Well, SJ34 passed. That little gem can be read here.
"Providing for congressional disapproval under chapter 8 of title 5, United States Code, of the rule submitted by the Federal Communications Commission relating to “Protecting the Privacy of Customers of Broadband and Other Telecommunications Services”.
Resolved by the Senate and House of Representatives of the United States of America in Congress assembled, That Congress disapproves the rule submitted by the Federal Communications Commission relating to “Protecting the Privacy of Customers of Broadband and Other Telecommunications Services” (81 Fed. Reg. 87274 (December 2, 2016)), and such rule shall have no force or effect."
Basically, it means ISPs no longer have to ask you whether you agree to their selling your private browsing data or not.
So, never mind what I think about this usurpation of your right to privacy: What can you do to protect yourself? The linked article from TechRepublic goes into it in some detail, but it boils down to this:
- Use ToR: We've written about ToR several times at TechRepublic, and with good reason: It works. That doesn't mean it's easy to set up or get used to, though. One more reason not to rely on ToR for daily browsing is that lots of websites block ToR traffic because it's impossible to monetize. ( https://trac.torproject.org/projects/tor/wiki/org/doc/ListOfServicesBlockingTor )
- Use a VPN: Virtual private networks are sort of like ToR, in that they relay your traffic through a bunch of servers before spitting you out at your destination.

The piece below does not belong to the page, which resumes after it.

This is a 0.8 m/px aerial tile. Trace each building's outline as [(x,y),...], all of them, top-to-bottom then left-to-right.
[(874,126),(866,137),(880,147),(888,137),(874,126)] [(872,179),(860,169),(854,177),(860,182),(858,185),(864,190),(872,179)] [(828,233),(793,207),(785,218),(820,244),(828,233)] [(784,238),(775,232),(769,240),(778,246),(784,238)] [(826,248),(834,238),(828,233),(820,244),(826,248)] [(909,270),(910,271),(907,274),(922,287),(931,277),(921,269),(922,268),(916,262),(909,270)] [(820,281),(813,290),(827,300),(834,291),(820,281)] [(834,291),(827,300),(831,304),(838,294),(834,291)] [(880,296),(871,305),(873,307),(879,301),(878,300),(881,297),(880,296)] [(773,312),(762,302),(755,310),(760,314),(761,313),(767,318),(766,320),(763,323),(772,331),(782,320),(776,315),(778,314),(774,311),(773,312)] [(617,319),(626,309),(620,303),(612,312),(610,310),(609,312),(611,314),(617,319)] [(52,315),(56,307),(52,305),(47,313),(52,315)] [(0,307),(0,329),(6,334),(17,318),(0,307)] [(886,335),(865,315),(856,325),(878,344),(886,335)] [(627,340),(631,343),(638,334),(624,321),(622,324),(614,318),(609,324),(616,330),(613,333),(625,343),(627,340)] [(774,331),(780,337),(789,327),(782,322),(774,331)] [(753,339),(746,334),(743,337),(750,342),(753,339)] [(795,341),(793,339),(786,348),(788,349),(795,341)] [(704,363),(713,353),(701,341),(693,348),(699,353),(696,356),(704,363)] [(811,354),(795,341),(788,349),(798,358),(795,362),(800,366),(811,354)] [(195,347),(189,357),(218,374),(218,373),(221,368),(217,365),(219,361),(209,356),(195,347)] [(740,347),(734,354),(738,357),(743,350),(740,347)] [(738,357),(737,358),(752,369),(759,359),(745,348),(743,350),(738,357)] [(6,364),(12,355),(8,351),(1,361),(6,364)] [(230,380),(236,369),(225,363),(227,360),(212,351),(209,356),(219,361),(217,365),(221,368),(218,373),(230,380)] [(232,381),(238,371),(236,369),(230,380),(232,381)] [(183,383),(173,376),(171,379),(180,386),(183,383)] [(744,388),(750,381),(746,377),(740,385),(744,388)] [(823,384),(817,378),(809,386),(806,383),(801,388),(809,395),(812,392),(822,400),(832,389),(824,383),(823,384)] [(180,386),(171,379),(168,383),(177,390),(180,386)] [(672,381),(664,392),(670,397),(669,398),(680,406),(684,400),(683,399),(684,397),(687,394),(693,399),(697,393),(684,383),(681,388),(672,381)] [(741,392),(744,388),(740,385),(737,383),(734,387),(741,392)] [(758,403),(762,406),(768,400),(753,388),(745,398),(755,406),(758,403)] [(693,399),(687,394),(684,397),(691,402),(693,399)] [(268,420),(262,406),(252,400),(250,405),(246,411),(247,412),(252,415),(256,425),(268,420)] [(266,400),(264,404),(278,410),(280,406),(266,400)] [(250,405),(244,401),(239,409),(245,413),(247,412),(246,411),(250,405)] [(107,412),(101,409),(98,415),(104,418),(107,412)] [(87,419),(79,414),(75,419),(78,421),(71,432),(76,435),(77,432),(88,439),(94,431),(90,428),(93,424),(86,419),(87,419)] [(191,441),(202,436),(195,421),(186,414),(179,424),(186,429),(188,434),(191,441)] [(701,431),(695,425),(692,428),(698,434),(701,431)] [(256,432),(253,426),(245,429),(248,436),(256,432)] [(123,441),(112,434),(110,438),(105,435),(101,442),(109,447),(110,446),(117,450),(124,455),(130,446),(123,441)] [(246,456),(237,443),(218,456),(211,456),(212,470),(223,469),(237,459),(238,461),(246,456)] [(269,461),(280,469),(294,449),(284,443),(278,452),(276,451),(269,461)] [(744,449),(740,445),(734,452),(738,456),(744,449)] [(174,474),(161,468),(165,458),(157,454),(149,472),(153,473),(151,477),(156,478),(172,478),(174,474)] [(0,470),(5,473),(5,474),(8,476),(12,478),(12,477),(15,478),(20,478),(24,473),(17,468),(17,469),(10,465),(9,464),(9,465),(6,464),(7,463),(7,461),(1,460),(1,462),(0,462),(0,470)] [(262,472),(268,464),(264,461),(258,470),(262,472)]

The free ones aren't that good, however, and the good ones are far from free. Expect slower browsing speeds too: All that rerouting takes precious milliseconds.
- Consider local ISPs: Some of the biggest lobbyists for the repeal of regulations protecting consumer data are ISPs like Comcast and Verizon—they stand to make billions in targeted ad deals. Some small-scale local ISPs have said they won't collect or sell data, so take a look at them if you're looking for a new provider.
- Research: If you're curious about your ISP's position on data gathering look into it. Call, email, or check out their website and if you don't find an explicit statement saying they don't collect or sell data it's safe to assume they will.
I chose not to use ToR. Frankly, it's a P.I.T.A., and use Opera, instead. "I'll use 'incognito' mode." - won't help much at all as the ISP will see the url request.
The best you can really do is a VPN...and yeah, it'll be slower, but it'll also protect you more. Also, if you have a choice of ISPs, check out their privacy policies.
Sorry to have to write this at all...it's just a measure of how much your legislators regard you as a person deserving privacy versus a commodity.
There will most likely be lawsuits over this. Don't count on privacy winning.